Abundant Species Plot Code

R

library(ratdat)
library(tidyverse)

yearly_counts <- complete_old %>%
  count(year, species_id)

# only plot species with an average count above 50
abund_species <- yearly_counts %>% 
  group_by(species_id) %>% 
  summarize(avg_ct = mean(n)) %>% 
  filter(avg_ct > 50)

yearly_counts %>% 
  filter(species_id %in% abund_species$species_id) %>% 
  ggplot(aes(x = year, y = n,
             color = species_id)) +
    geom_line()+
    geom_point()

Discussion

Challenge

Stage and commit the changes we just made in the “work-computer-ratdat” project.

Note, since we haven’t push these changes to GitLab it still has the old version of our script. Push the changes to GitLab and see that those changes were synched.

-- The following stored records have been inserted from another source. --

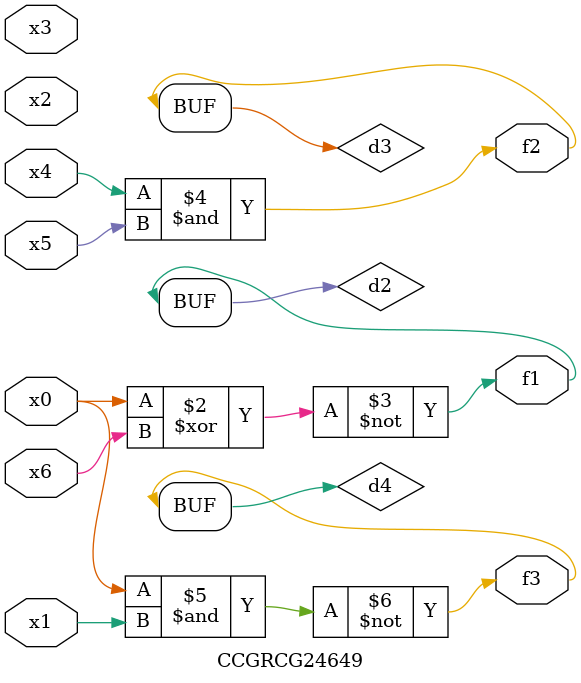
<source format=v>
module CCGRCG24649(
	input x0, x1, x2, x3, x4, x5, x6,
	output f1, f2, f3
);

	wire d1, d2, d3, d4;

	nor (d1, x0);
	xnor (d2, x0, x6);
	and (d3, x4, x5);
	nand (d4, x0, x1);
	assign f1 = d2;
	assign f2 = d3;
	assign f3 = d4;
endmodule

</source>
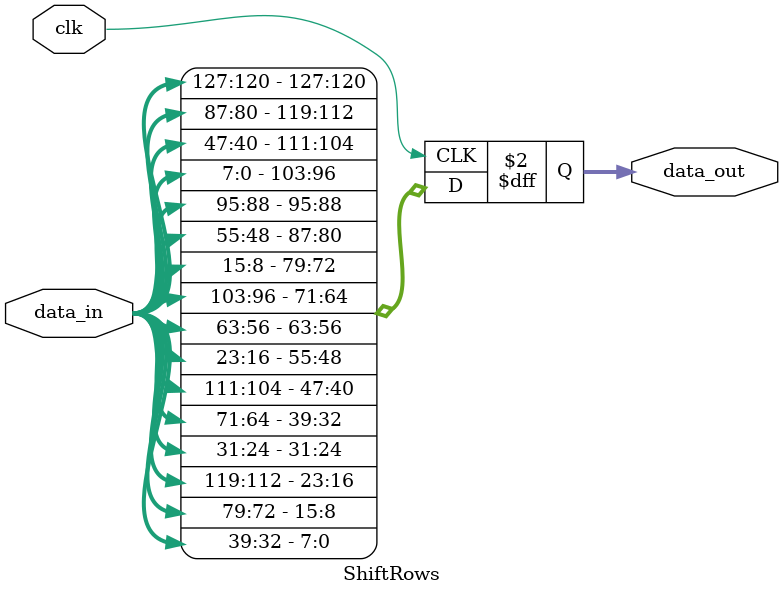
<source format=v>
module ShiftRows(
    input clk,
    input [127:0] data_in,
    output reg [127:0]  data_out);
    
    
always@ (posedge(clk))
begin
   
	//shift zero
	data_out[127:120] <= data_in[127:120];
	data_out[95:88]   <= data_in[95:88];
	data_out[63:56]   <= data_in[63:56];
	data_out[31:24] 	<= data_in[31:24];
	
	//shift one
	data_out[119:112] <= data_in[87:80];
	data_out[87:80]   <= data_in[55:48];
	data_out[55:48]	<= data_in[23:16];
	data_out[23:16]   <= data_in[119:112];
	
	//shift two
	data_out[111:104]	<= data_in[47:40];
   data_out[79:72]	<= data_in[15:8];
   data_out[47:40]	<= data_in[111:104];
   data_out[15:8]		<= data_in[79:72];

	//shift three
	data_out[103:96]	<= data_in[7:0];
	data_out[71:64]	<= data_in[103:96];
	data_out[39:32]	<= data_in[71:64];
	data_out[7:0]		<= data_in[39:32];

end

    
endmodule
</source>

The next day, you are working from home and want to get the lastest version of your code to work on. Switch back to the “ratdat_lib_wksp” Project. Notice that the code in the script is still the old code. It does not automatically sync. Use the blue down arrow to pull down changes from GitLab before starting work for that day. Note, don’t click the dropbox arrow as that does a special type of pull that we don’t need for this workflow.

Summary

This git workflow allows you to keep repos synced between two computers. Best practice is to always push your changes when you are done working and to always pull the lastest version when you start. Sometimes things will fall out of sync because you forgot to push or pull. Those changes can be merged together in different ways and sometimes you have to resolve a conflict if you’ve changed the same line in two separate git histories. When you start using more complex git workflows or collaboration, this will also add some complexity.

Discussion

How does this worklow affects you?

Does your usual workflow requires using two computers?
Do you see yourself using this workflow on a daily basis?
What challenges do you anticipate?

Why you might choose to use GitLab or GitHub (over the other)

GitLab

You might want to have your project associated with UW-Madison, for publication purposes, for example.
For advanced users, you might want to take advantage of integrations with resources. Being on campus IP space and using AD for authentication facilitates that process.
GitLab code base is open source, which means you can modify and extend it to suit your needs. That is why UW-Madison GitLab instance is hosted and maintained at UW-Madison.

GitHub

If you have lots of off-campus collaborators or plan to make the project open source, GitHub may be a better option.

It is, however, fairly easy to move repos from GitLab to GitHub and vice versa. You start on one and later decide to move to other.